### 原文抜粋
⟨

それゆえ、ムスリムは神とその使徒に従わなくてはなりません。それはイスラームにおいて、最も高い権威なのです。人は宗教的指導者に盲目的な追従をしてはならず、神によって授けられた能力を駆使し、思考に基づいた理性的な判断をしなくてはなりません。しかしスーフィズムでは、人の自由裁量と個人的判断を阻む、教団のシャイフへの完全な追従が求められます。一部のスーフィー教団の老師はこう言います。「死人がその死体を洗われている時のように、人はシャイフと共になければならない。」これはつまり、シャイフの意見に抗議または反論することは許されず、絶対的追従・服従が義務付けられるということです。
真のムスリムは、全能なる神によって付けられた「ムスリム」という名に満足しなければなりません。神はこう仰せられます。
“かれは、あなたがたを(かれの宗教に順応するよう)選ばれる。この宗教は、あなたがたに苦業を押しつけない。これはあなたがたの祖先、アブラハムの教えである。かれ(神)は以前(の啓典において)も、またこの(クルアーン)においても、あなたがたをムスリムと名付けられた。”(クルアーン22章78節)
スーフィーたち自身は、自分たちをムスリムであると主張しますが、同時に彼らの一部はムスリムとしてではなく、単にスーフィーとして認識されることを好むのです。
簡潔に見るイスラームの信仰:神への信仰
一言で言うと、ムスリムは神の唯一性を信仰します。かれに同位者はなく、かれは何に似通うこともありません。全能なる神はこう述べます。
“かれに比べ得るものは何もない2。かれは全聴にして、すべてをお見通しになる御方である。”(クルアーン42章11節)
神は創造物とはかけ離れた存在であり、その一部ではあり得ません。かれこそが創造主であり、かれ以外のあらゆるものは、かれによる創造なのです。

⟩

### データ抜粋
⟨

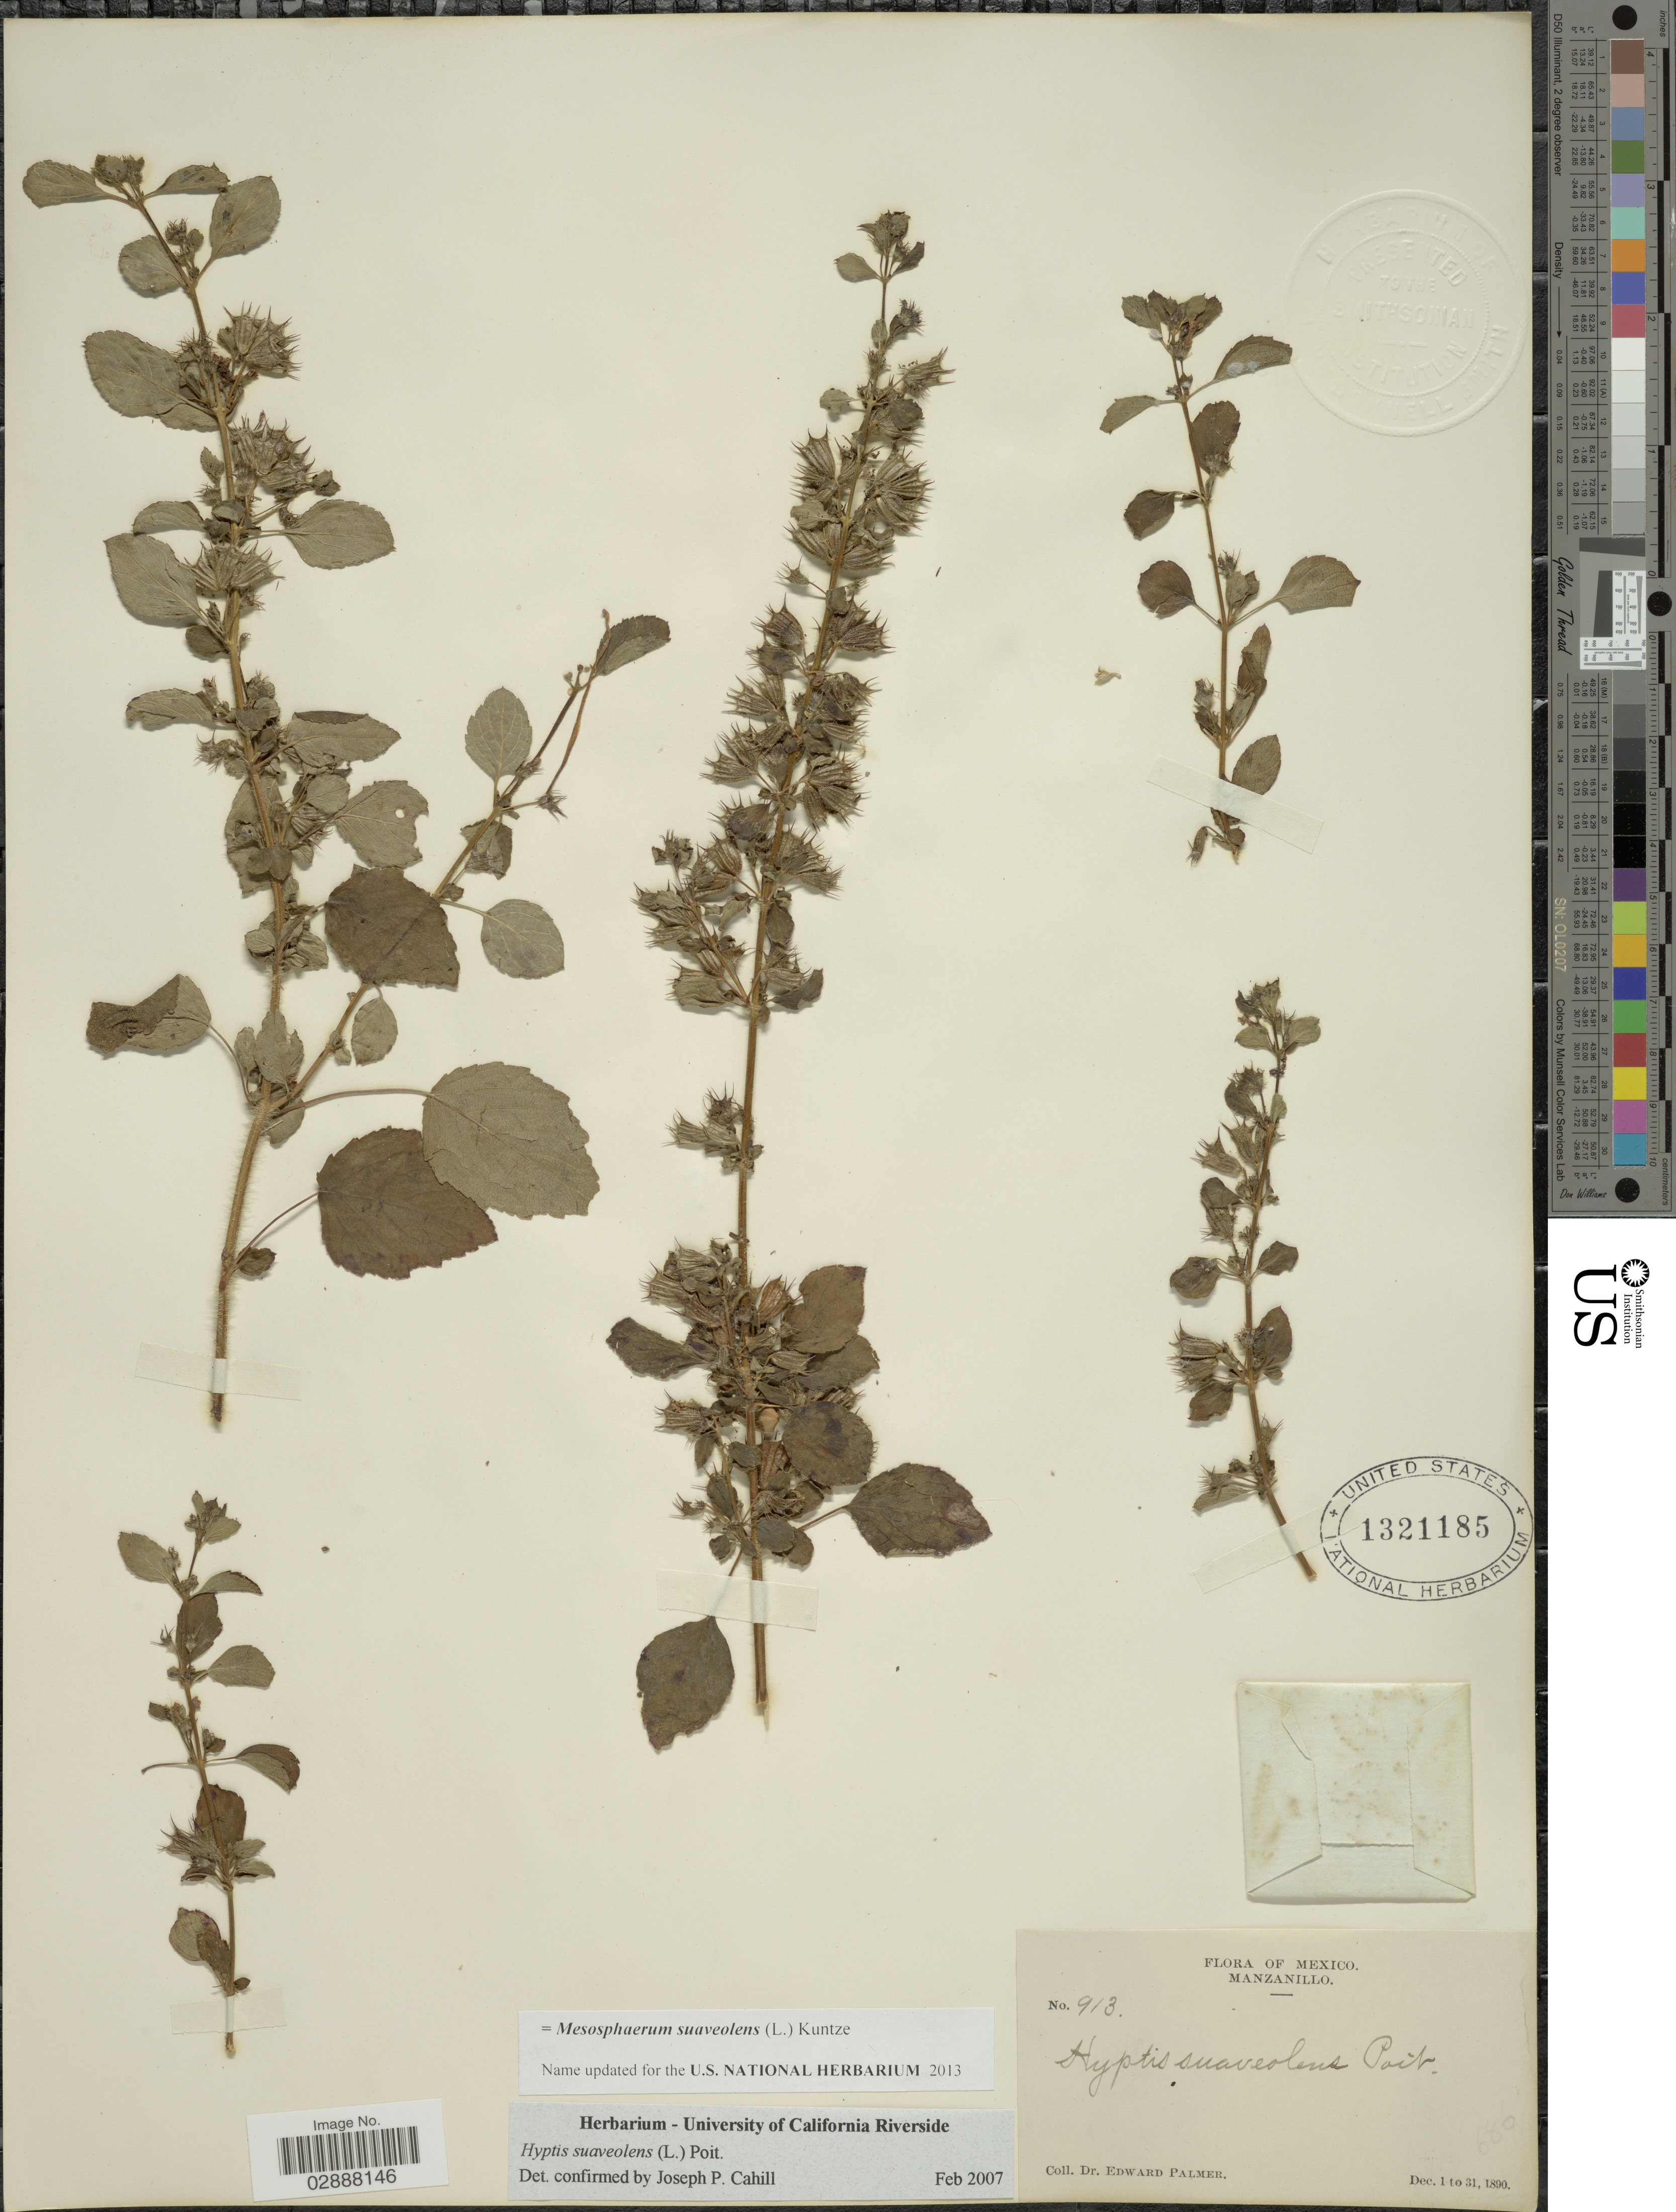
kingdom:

⟩

### 課題内容
イスラームとスーフィズムについての本文から、「それゆえ、ムスリムは神とその」で始まり「せん。神はこう仰せられます。」で終わる部分を一字一句変えずに書き写してください。 本文に書かれていることだけを手がかりにしてください。

### 解答例
それゆえ、ムスリムは神とその使徒に従わなくてはなりません。それはイスラームにおいて、最も高い権威なのです。人は宗教的指導者に盲目的な追従をしてはならず、神によって授けられた能力を駆使し、思考に基づいた理性的な判断をしなくてはなりません。しかしスーフィズムでは、人の自由裁量と個人的判断を阻む、教団のシャイフへの完全な追従が求められます。一部のスーフィー教団の老師はこう言います。「死人がその死体を洗われている時のように、人はシャイフと共になければならない。」これはつまり、シャイフの意見に抗議または反論することは許されず、絶対的追従・服従が義務付けられるということです。
真のムスリムは、全能なる神によって付けられた「ムスリム」という名に満足しなければなりません。神はこう仰せられます。